## Given request 1
Revise the interview starting at "Who are the" and ending at "what are they?", putting "Melville" in place of "Shakespeare".

Monday, April 13, 2009

Patrick "Tiger" Jennings

Patrick Jennings, looking eager to answer all of my interview questions

I first met Patrick when I was in charge of a local SCBWI event called The Inside Story. It's a twice-yearly salon celebrating area book creators' new books and Patrick was talking about his then-new title, The Wolving Time, a compelling take on persecution with werewolves as main characters. When I read his newest, We Can't All Be Rattlesnakes, I emailed him straight away and asked if I could interview him.

Patrick, were you a flashlight-under-the covers or a run-and-play-and-collect-bugs kind of kid?
Little Patrick on the outside looking in

I was more a run-and-play-then-hide-under-the-covers kid. I was afraid of the dark. I didn't read in bed. I went to sleep ASAP.

What was the nudge/spark that set you in front of that blank paper to write for children?
It came when I was enrolled in a graduate studies program in filmmaking at San Francisco State circa 1990. I'd been writing all through college (for over a decade at that point) but hadn't found an idiom that suitably enthralled me. Abstruse Marxist/feminist/semiotic film criticism certainly wasn't filling the bill. Then I took a job as a teacher in a preschool (I had a background in art education, and preschool was all art education) where I read lots and lots of picture books. I had never really had exposure to them before, having not been read to as a child [sniffle]. I then reread the books I'd loved as a kid, then I read ones I'd hadn't read, then ones published since, and before I knew it I was suitably enthralled.

Who are the writers you read to be inspired?
Steig, Sendak, Seuss, Cleary, Kafka, Dahl, Twain, E.B. White, Edward Gorey, Edward Lear, Shakespeare, Cervantes, J.M. Coetzee, David Mamet, Polly Horvath, Kevin Henkes, M.T. Anderson, Cynthia Rylant, Lynda J. Barry, Joan Aiken, Arnold Lobel, George Marshall, Jules Feiffer...(I'm just getting warmed up)....

Do you have any special writing talismans/tokens in your writing space? If so, what are they?

I have this little plastic figurine of the Wizard of Oz that has moved around my desk for a dozen years or so. The Wizard was a "humbug"—a fake, an impostor, a pretender. In Baum's book, he tells Dorothy and company, "I have been making believe." Make-believe has been my full-time job for ten years. My little Wizard reminds me of that.

I love the title concept explored by Carolyn See in her Making A Literary Life: What do you do that helps you sustain and nourish your literary life?

## Given request 2
Reproduce the records exactly, starting at their first line and ending at the line that contains "green semicircle: rotated".

(Stored items)
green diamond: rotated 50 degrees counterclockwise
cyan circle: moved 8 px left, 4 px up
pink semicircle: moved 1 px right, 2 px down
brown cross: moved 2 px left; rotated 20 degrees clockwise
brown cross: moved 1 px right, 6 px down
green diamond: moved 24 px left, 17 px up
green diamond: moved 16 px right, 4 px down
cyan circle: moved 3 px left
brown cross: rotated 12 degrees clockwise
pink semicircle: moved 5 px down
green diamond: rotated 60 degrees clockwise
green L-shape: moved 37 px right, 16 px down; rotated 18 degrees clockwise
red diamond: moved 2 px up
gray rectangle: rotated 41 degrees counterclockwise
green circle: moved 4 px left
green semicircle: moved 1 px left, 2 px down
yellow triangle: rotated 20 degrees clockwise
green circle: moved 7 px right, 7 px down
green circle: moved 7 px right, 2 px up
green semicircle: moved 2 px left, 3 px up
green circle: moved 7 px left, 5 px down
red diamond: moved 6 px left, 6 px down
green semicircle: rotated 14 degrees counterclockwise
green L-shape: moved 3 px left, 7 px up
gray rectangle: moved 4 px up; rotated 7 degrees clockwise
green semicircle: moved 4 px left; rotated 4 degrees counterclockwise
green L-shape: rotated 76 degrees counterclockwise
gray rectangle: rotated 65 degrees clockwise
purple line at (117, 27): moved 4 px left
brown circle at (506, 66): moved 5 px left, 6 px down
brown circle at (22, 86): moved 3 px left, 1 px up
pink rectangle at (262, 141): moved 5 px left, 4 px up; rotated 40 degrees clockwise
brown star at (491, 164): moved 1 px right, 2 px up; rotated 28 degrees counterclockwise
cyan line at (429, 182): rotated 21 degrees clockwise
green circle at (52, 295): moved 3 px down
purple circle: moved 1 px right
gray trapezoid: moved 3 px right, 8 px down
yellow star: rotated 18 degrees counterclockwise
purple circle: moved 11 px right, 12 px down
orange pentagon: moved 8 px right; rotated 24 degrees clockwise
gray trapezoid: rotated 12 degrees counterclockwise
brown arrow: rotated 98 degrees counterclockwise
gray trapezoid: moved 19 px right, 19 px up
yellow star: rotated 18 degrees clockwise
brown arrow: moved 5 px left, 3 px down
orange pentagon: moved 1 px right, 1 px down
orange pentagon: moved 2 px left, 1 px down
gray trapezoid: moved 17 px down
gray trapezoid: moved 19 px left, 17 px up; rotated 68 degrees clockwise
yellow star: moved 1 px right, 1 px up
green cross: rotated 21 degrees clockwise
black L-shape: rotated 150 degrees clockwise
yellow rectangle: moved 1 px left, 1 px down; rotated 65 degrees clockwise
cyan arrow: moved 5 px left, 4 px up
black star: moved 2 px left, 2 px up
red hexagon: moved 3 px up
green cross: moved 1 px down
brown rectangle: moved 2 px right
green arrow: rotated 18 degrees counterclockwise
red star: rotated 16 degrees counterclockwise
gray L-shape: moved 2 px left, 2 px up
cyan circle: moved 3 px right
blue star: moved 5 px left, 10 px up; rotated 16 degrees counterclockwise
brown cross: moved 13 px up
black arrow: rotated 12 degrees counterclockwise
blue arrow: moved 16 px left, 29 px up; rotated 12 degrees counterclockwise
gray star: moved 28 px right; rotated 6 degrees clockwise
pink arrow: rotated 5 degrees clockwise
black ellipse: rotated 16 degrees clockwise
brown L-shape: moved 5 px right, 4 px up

## Written response 1
Who are the writers you read to be inspired?
Steig, Sendak, Seuss, Cleary, Kafka, Dahl, Twain, E.B. White, Edward Gorey, Edward Lear, Melville, Cervantes, J.M. Coetzee, David Mamet, Polly Horvath, Kevin Henkes, M.T. Anderson, Cynthia Rylant, Lynda J. Barry, Joan Aiken, Arnold Lobel, George Marshall, Jules Feiffer...(I'm just getting warmed up)....

Do you have any special writing talismans/tokens in your writing space? If so, what are they?

## Written response 2
green diamond: rotated 50 degrees counterclockwise
cyan circle: moved 8 px left, 4 px up
pink semicircle: moved 1 px right, 2 px down
brown cross: moved 2 px left; rotated 20 degrees clockwise
brown cross: moved 1 px right, 6 px down
green diamond: moved 24 px left, 17 px up
green diamond: moved 16 px right, 4 px down
cyan circle: moved 3 px left
brown cross: rotated 12 degrees clockwise
pink semicircle: moved 5 px down
green diamond: rotated 60 degrees clockwise
green L-shape: moved 37 px right, 16 px down; rotated 18 degrees clockwise
red diamond: moved 2 px up
gray rectangle: rotated 41 degrees counterclockwise
green circle: moved 4 px left
green semicircle: moved 1 px left, 2 px down
yellow triangle: rotated 20 degrees clockwise
green circle: moved 7 px right, 7 px down
green circle: moved 7 px right, 2 px up
green semicircle: moved 2 px left, 3 px up
green circle: moved 7 px left, 5 px down
red diamond: moved 6 px left, 6 px down
green semicircle: rotated 14 degrees counterclockwise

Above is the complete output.